I know for most landlord this is a no no, but I would like to discuss what to do if you are purchasing a property with tenants in.
Currently, a sale agent of a property with tenant in is also acting as a letting agent for the seller.
I have absolutely no idea how it works, it will be greatly appreciated if I can have some guidance from someone experienced this in this community for the main questions that I have outlined below:
How does the transfer work throughout the purchasing process and at what stage I need to do something different to a “normal” vacant possession purchase.
It is currently with the letting agent and how to get rid of them when it is completely handed over to me in the nicest way possible?
Is there any key things I need to be aware of before picking those tenants up and not to have any extra risks.

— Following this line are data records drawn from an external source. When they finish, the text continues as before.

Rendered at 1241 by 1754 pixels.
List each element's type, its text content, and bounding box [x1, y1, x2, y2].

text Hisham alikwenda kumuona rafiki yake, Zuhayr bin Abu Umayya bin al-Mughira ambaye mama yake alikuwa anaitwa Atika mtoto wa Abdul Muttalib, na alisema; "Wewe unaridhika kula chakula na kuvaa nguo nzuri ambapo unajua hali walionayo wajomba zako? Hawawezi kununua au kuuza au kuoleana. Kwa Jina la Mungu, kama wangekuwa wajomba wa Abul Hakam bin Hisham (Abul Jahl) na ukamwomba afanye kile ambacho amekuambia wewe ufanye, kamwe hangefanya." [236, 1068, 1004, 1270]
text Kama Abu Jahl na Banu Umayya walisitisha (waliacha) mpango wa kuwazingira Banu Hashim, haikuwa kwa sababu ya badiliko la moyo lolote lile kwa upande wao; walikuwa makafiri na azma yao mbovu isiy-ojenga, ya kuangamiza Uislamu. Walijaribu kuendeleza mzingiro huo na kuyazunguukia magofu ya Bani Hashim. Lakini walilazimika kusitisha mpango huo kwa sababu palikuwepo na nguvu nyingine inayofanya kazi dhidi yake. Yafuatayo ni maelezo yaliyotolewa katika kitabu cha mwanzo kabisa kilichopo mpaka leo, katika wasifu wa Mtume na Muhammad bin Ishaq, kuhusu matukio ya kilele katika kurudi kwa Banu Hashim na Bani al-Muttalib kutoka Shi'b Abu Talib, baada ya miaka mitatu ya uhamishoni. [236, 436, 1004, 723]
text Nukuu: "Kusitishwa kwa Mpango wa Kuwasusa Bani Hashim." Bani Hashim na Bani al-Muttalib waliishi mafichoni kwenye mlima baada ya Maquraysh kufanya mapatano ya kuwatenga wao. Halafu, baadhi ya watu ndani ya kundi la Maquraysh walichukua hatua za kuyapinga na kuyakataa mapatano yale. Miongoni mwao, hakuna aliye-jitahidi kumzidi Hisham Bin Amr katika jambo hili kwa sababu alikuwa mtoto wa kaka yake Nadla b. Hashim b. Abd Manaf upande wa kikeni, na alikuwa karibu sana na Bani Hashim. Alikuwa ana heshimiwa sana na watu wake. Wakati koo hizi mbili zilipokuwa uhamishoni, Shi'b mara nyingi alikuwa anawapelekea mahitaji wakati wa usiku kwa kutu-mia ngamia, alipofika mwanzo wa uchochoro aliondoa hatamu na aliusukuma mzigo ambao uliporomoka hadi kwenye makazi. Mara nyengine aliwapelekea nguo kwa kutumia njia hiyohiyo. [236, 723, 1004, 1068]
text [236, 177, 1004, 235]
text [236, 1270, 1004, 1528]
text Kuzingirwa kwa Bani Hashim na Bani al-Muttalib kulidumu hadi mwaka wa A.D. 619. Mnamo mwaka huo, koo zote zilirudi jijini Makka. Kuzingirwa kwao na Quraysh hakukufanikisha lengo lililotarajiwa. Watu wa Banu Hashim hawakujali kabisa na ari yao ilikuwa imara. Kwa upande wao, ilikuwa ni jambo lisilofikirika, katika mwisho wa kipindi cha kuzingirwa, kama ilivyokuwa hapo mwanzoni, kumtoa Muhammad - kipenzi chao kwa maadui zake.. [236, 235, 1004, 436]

E.g. is it possible to ensure the risk level to be the same like as if you are getting a new tenant through openrent.
All your support will be much appreciated. Thanks.
If you are buying a tenanted property you need to do full due dlligence to make sure both the property and the tenancy are as you would expect.
Start with a look at this list: 10 questions to ask when buying a tenanted property | Vesta Blog
I bought a property with tenants in situ, and also transferred letting agents at the same time. I transferred the letting to the agents handling the property sale, so they dealt with ending the relationship with the previous agent.
To be honest, they made a poor job of it. First, rent ended up still being paid to the old agent - it was recovered but still a worry. Second, when the tenants eventually left, I found their deposit had not been transferred to the new agent and this was quite awkward to sort out, the new agent washed their hands of it, and I had to resolve it myself.
So don’t forget about the deposit. Transfer of tenant’s deposit is not done by solicitors, and if you’re not using an agent going forward, you’ll have to initiate the transfer yourself with the old agent.
I got the tenants re-referenced, which came back OK, and they were absolutely fine.
So… the learning from your experience is just close the old one completely and then get the new one so you can be in control as if it is a new tenant so you will be worry free?
I would say the lessons learned are:
- Re-reference the tenants to see if you want to keep them on.
- Make sure their deposit is transferred so it’s either in your name or your agent’s name.
- Make sure tenants know to change their standing order and from when.
- Don’t rely on anyone else to do these things for you.
- Get all paperwork from the outgoing agent e.g. AST, inventory, etc. - my solicitor actually did do this.
That’s just my experience, but I’m sure there’s more.
Thanks Mark it is really helpful as we don’t get that many post relating to those situations.
When you say outgoing agent do you mean the letting agent who is currently managing the letting but soon will be passing to you?
So does it mean on that end I save myself some inventory cost and AST creation cost? e.g. I just do that offline and don’t need to pay anyone to get it handed over?
Do you think it is worth to get a rent guarantee insurance? and if so do you have any recommended ones?
Yes, by outgoing agent I mean the existing agent, who I think you said you’d be looking to dispense with.
In my situation the tenants had already been in situ 7 years when I bought the property and were already on a rolling month to month arrangement. The new agent did draw up a new AST for them. I think legally if you don’t draw a new AST you would still be deemed to have one, but probably not the best way to proceed.
Inventory was something my new agent never bothered about either, and when the tenants moved out I was told there never had been one. So I just had to trust them to take what was theirs.
So mistakes all round, including many on my part sadly. But you live and learn.